24. Take a walk. When frustrated, take a long walk. Walking can help you clear your mind and will help you put your thoughts in order.
25. Stop blaming yourself. Self-blame only serves to undermine your self-esteem and foster irritation. Rather than blaming yourself constantly, try to genuinely determine which aspects of the problem, if any, are your responsibility. If you are responsible, focus on your reparations. If you are not, then your self-blame is misplaced. Either way, focusing on the self-blame is self-defeating.
26. Look at yourself as an observer. When you look at yourself as an observer, you can notice things that you might otherwise overlook. Try to look at how you behave and act when frustrated? What words do you usually speak when irritated? Write it down. This will help you look at yourself as someone else and will help you take control over your frustration.

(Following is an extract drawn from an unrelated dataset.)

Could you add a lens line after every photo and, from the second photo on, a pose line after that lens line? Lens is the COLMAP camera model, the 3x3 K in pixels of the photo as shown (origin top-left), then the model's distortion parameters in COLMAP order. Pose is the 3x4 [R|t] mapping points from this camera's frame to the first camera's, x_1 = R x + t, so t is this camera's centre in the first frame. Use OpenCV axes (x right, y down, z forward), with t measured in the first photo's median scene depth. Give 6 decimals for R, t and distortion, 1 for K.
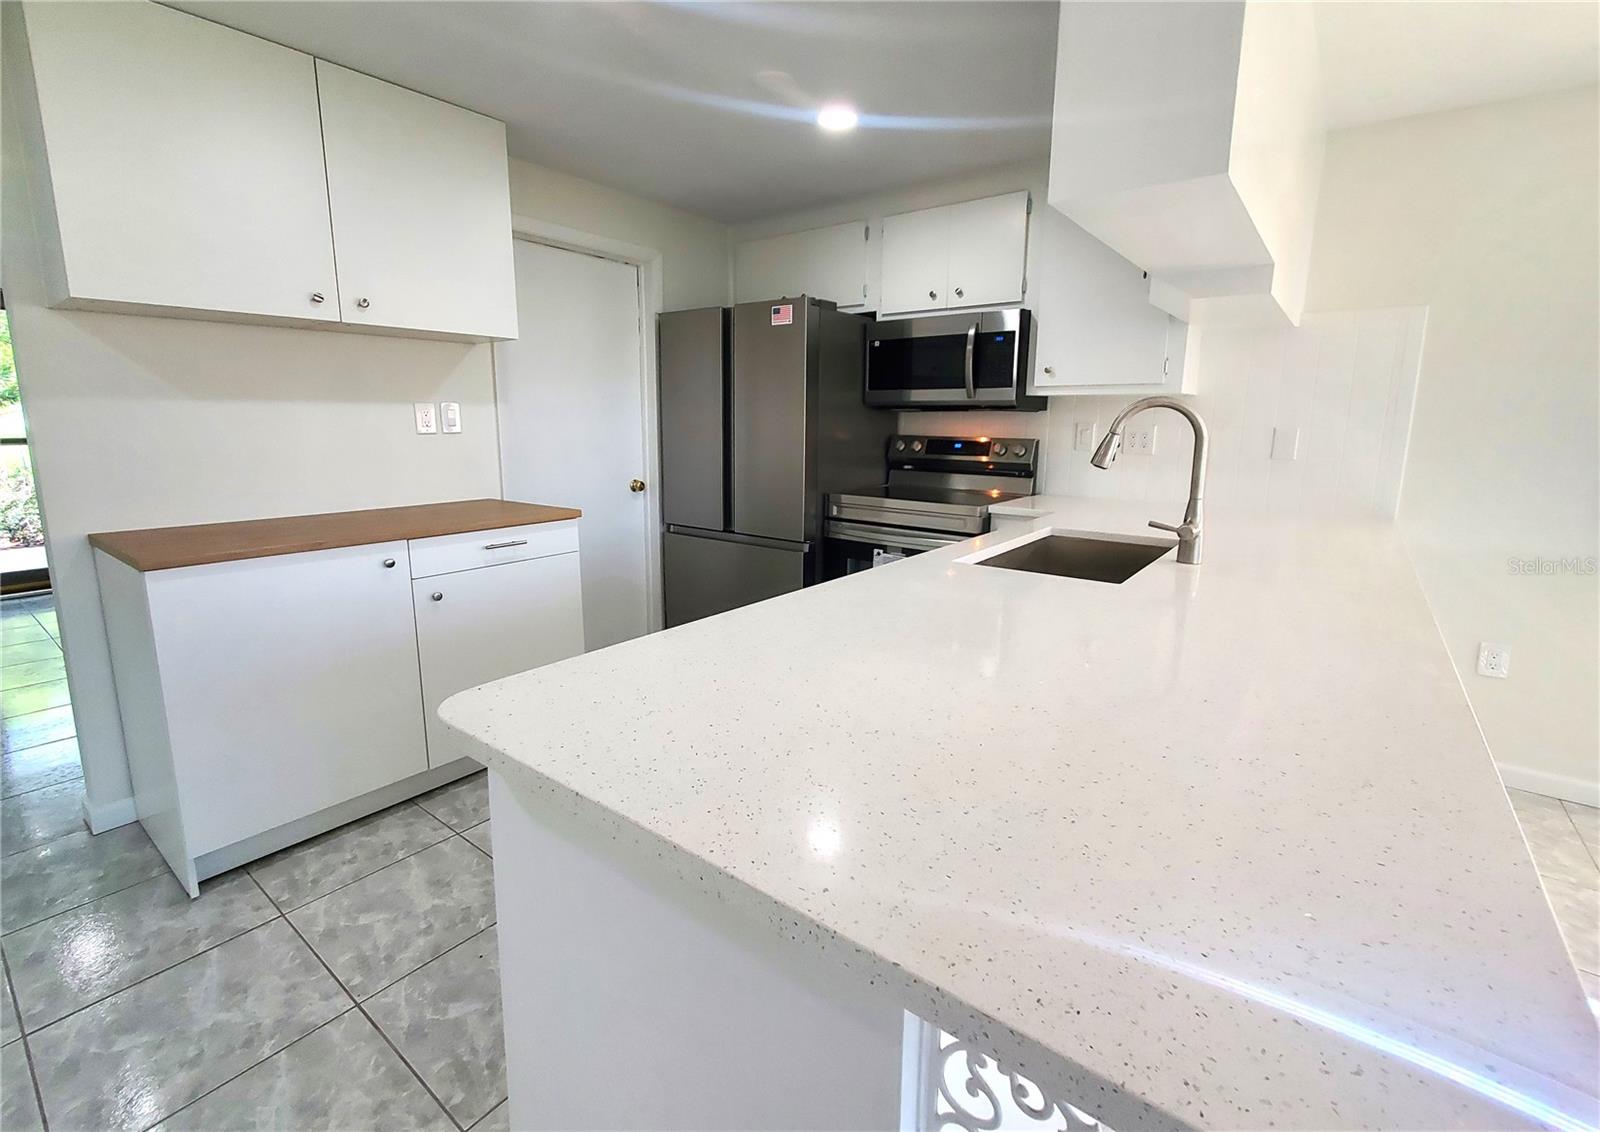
lens RADIAL K [[696.6, 0, 793.0], [0, 696.6, 544.2], [0, 0, 1]] dist [0.004070, -0.000991]
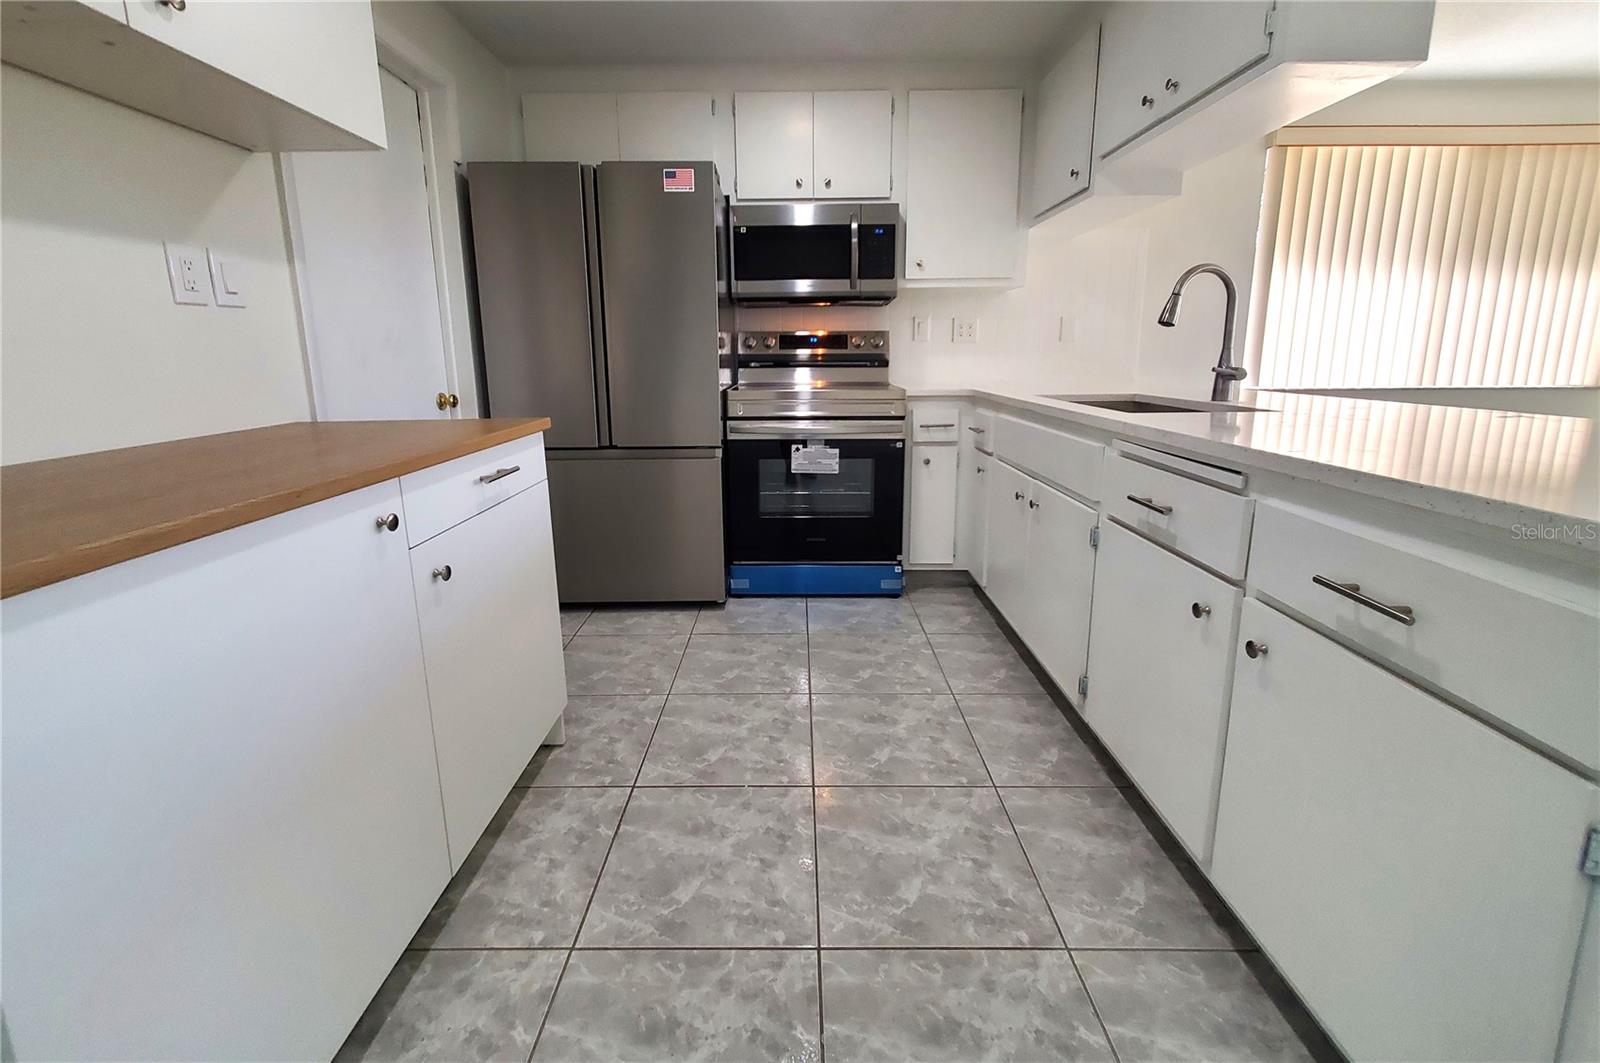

27. Expose yourself to mildly frustrating situations. To raise your tolerance for frustrating situations, start exposing yourself to them in mild ways. Create a list of situations in which you tend to get frustrated. Commit yourself to face such situations once a week or so. For instance, if waiting in long lines irritates you, make it a point to go to a coffee shop in the peak hour when you know you will have to wait to grab a cup of coffee. Watch your frustration level carefully and practice some of the other techniques listed here. You may find your frustration tolerance increasing. However, be cautious with this kind of self exposure as it is not intended for potentially dangerous sources of stress. Do not ever intentionally place yourself in harm’s way.